In My World: Laser Guided Concrete Makes Great Practical Jokes
"Man, do I still got to do all these press conferences," White House Press Secretary Ari Fleischer complained, “I thought I had all of you idiots embedded."
"Hey, we have important questions and you should give us respect," complained one reporter.
"Just start asking your questions before I decide to embed my foot up your ass."
"Was the tank attack against the journalists in the Palestine hotel on purpose?"
"Of course not. What idiot would think that?"
"Well, there is the transcript of the communications in the tank:
VOICE1: Hey, there is that hotel full of journalists.
VOICE2: Let us fire at it and kill some.
VOICE1: What an excellent idea.
(sound of tank firing)
VOICE1: I bet that killed some.
VOICE2: Hooray!
"
"Whatever," Fleischer responded, "Evidence never proves anything. The coalition forces do their best to no harm non-combatants. We even have come up with this laser guided concrete to avoid collateral damage. They just drop out of the sky, crushing the target with a huge piece of concrete and harming nothing else. It was adapted from the work of Prof. Wile E. Coyote who developed a laser guided anvil for the purpose of hunting a variety of quick moving desert bird."
"Will we be able to hear from this Prof. Coyote?"
"Unfortunately, no. In extremely tragic and unfunny turn of events, Prof.
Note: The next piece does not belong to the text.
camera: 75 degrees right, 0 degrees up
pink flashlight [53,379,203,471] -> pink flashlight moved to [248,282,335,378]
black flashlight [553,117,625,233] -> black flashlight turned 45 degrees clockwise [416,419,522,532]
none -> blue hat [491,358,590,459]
Coyote was himself crushed by the anvil instead of the intended target. He left behind a wife and three kids.
"Anyhoo, the reason I am having the press conference out in this field is so I could demonstrate this concrete bomb. Just stare at the old building over yonder."
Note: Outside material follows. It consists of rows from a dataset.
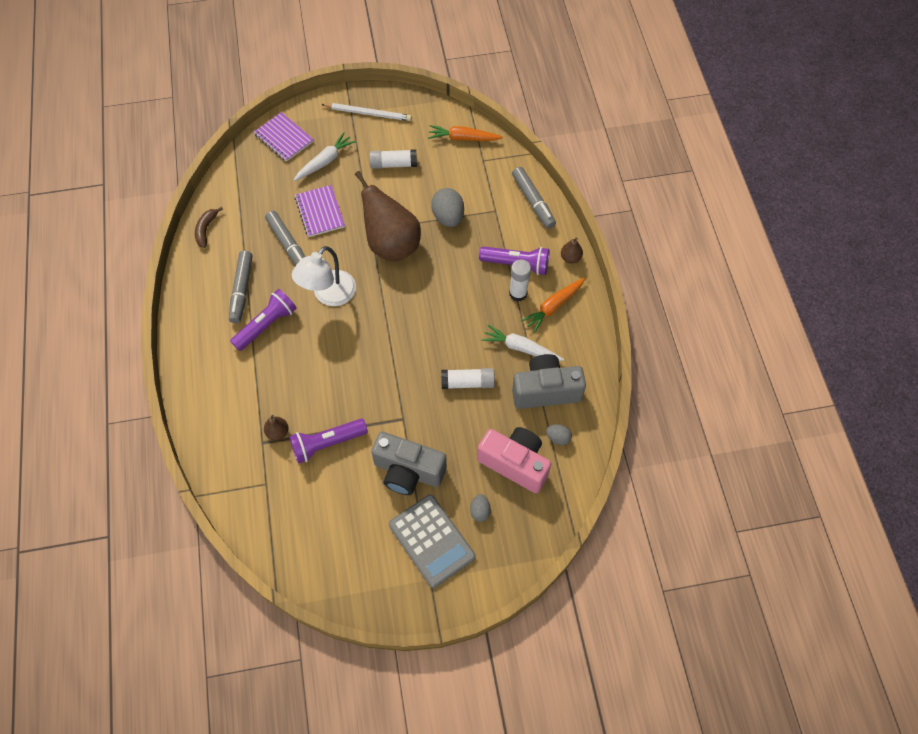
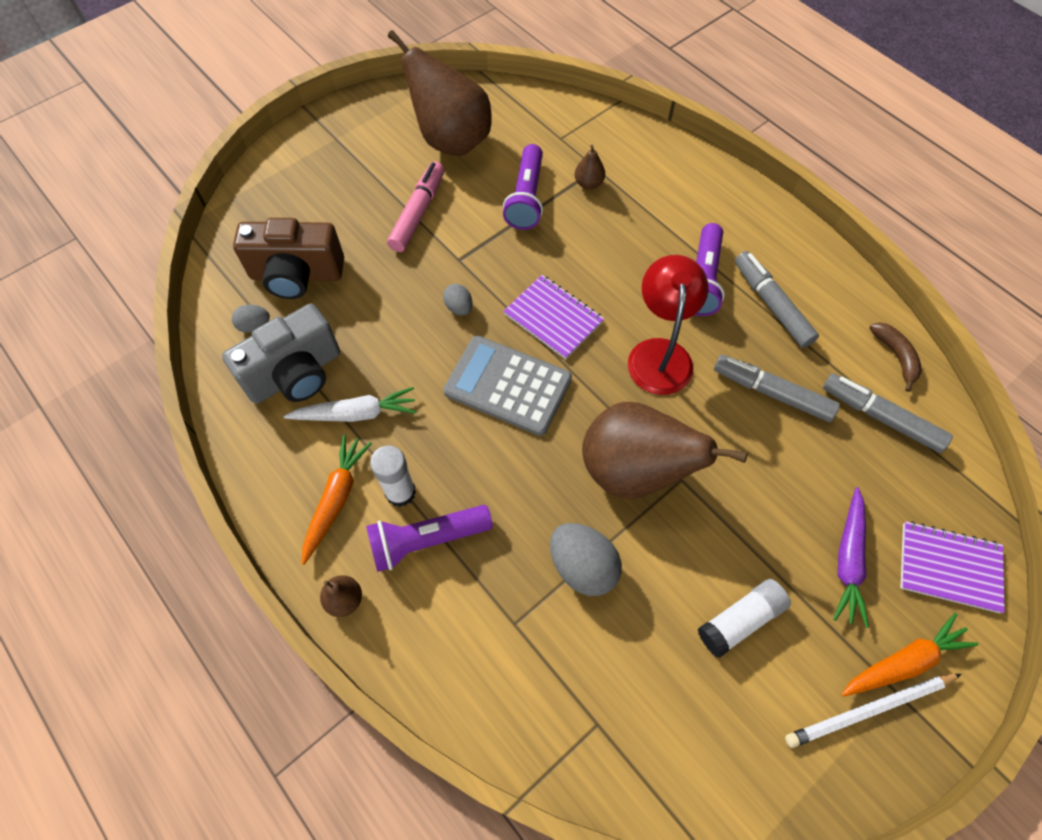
camera: 150 degrees right, 0 degrees up
purple flashlight [289,419,368,464] -> purple flashlight turned 150 degrees clockwise [503,144,543,230]
white lamp [292,246,356,306] -> red lamp [628,255,709,395]
white carrot [294,132,356,181] -> purple carrot [833,487,869,628]
purple notebook [295,185,345,237] -> purple notebook moved to [503,275,604,359]
grey camera [371,432,447,495] -> pink marker [387,161,444,252]
grey calculator [389,495,476,588] -> grey calculator moved to [443,336,572,436]
orange carrot [428,125,503,141] -> orange carrot moved to [841,613,979,697]
white glue stick [441,368,495,389] -> none
grey egg [470,494,491,522] -> grey egg moved to [443,284,473,315]
pink camera [477,427,551,493] -> brown camera [233,218,344,299]
grey marker [512,167,556,229] -> grey marker moved to [823,373,953,453]
none -> brown pear [388,30,492,156]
"Because that's where you are dropping the bomb?" inquired one reporter.
"Yeah... uh... because that is where I am dropping the bomb," Fleischer said, trying to hold back a laugh. "Now make sure everyone watches it carefully and does not pay attention to what I am doing." Fleischer now aimed a laser on the group of reporters.
"Hey, he's targeting us!" one yelled. They all ran just in time for a large concrete bomb to drop in the center of them.
"You tried to kill us all!" accused one reported.
"No, as I explained to you, it's an inert bomb. It would have just crushed those directly beneath it... hopefully one being Helen Thomas." He saw her approaching with a question. "But no such luck."
"Are you happy now that you've killed Iraqi children?" Thomas asked.
"We didn't kill Iraqi children, you old bat. Actually, I have a drawing from a five-year-old Iraqi boy I want you to see." He produced a crayon drawing. "See, here he drew you. And here he drew a bus that is running you over. Here he drew himself smiling while this happens. Iraqi children hate you, you old hag, just like I hate you."
"You stole my pills again!" Thomas yelled, "Give me back my pills!"
"NEVER!"
Just then President Bush ran up. "That concrete bomb gave me a great idea!" he exclaimed, "Let's go throw bricks through the windows at the Democrats; headquarters!"
"I'm there, dude!" Fleischer said, running off with Bush.
"But we have more questions!" yelled one reporter. "Wait a second... is he pointing another laser at us? Run!"